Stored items
■ ■ ■ ■ ■

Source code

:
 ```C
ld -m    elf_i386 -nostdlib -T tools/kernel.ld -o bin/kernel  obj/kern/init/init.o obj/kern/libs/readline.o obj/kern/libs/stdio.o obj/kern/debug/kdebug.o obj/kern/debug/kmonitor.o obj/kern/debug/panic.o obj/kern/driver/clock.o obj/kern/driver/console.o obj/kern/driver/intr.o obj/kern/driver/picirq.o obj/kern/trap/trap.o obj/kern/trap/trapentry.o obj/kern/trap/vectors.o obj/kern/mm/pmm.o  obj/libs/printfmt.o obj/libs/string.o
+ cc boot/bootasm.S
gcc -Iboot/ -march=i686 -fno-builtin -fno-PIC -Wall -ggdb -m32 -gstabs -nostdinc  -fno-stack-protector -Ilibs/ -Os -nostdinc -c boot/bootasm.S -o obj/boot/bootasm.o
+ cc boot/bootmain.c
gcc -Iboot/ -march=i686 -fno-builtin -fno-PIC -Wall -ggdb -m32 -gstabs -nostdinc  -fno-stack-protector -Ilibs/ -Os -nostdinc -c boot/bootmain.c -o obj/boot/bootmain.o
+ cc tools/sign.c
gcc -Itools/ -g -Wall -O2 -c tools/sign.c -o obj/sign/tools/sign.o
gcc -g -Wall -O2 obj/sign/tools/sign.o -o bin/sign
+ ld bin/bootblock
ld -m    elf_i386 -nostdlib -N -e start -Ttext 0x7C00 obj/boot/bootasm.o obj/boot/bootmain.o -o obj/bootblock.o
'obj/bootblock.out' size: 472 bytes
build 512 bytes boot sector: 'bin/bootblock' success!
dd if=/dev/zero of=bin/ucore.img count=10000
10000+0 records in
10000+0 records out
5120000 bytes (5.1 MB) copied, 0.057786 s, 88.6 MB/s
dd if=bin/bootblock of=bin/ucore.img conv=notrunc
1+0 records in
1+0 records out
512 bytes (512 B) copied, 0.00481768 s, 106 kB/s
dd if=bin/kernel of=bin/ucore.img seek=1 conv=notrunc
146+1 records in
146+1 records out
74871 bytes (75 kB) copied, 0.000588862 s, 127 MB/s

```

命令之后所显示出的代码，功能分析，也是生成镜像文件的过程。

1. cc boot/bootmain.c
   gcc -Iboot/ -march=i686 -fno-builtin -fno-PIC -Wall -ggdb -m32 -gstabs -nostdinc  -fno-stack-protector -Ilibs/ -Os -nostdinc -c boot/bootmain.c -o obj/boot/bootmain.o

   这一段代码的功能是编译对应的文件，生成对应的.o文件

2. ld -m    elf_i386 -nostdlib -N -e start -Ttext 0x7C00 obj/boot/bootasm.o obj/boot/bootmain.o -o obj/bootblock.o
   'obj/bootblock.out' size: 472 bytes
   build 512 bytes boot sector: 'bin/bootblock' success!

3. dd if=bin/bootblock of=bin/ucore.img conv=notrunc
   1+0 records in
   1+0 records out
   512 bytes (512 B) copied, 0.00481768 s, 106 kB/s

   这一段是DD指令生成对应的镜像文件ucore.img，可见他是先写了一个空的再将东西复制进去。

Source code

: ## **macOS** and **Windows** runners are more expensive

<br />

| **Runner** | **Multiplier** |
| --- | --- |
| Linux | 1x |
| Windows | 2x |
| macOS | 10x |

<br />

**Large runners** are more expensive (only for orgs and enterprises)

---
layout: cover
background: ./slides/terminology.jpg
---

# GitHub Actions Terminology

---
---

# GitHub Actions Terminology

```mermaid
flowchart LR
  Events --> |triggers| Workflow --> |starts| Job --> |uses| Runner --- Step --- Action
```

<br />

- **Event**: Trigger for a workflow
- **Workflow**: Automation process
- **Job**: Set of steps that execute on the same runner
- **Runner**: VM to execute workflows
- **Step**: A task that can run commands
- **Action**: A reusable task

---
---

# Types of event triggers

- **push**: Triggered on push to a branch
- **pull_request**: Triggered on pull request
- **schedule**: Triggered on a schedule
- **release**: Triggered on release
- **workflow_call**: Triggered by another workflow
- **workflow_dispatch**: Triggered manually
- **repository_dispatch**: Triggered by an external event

■ ■ ■ ■ ■

## To do
Wherever the word "Iboot" appears in a line of the data, copy that line.

## Response area
gcc -Iboot/ -march=i686 -fno-builtin -fno-PIC -Wall -ggdb -m32 -gstabs -nostdinc  -fno-stack-protector -Ilibs/ -Os -nostdinc -c boot/bootasm.S -o obj/boot/bootasm.o
gcc -Iboot/ -march=i686 -fno-builtin -fno-PIC -Wall -ggdb -m32 -gstabs -nostdinc  -fno-stack-protector -Ilibs/ -Os -nostdinc -c boot/bootmain.c -o obj/boot/bootmain.o
   gcc -Iboot/ -march=i686 -fno-builtin -fno-PIC -Wall -ggdb -m32 -gstabs -nostdinc  -fno-stack-protector -Ilibs/ -Os -nostdinc -c boot/bootmain.c -o obj/boot/bootmain.o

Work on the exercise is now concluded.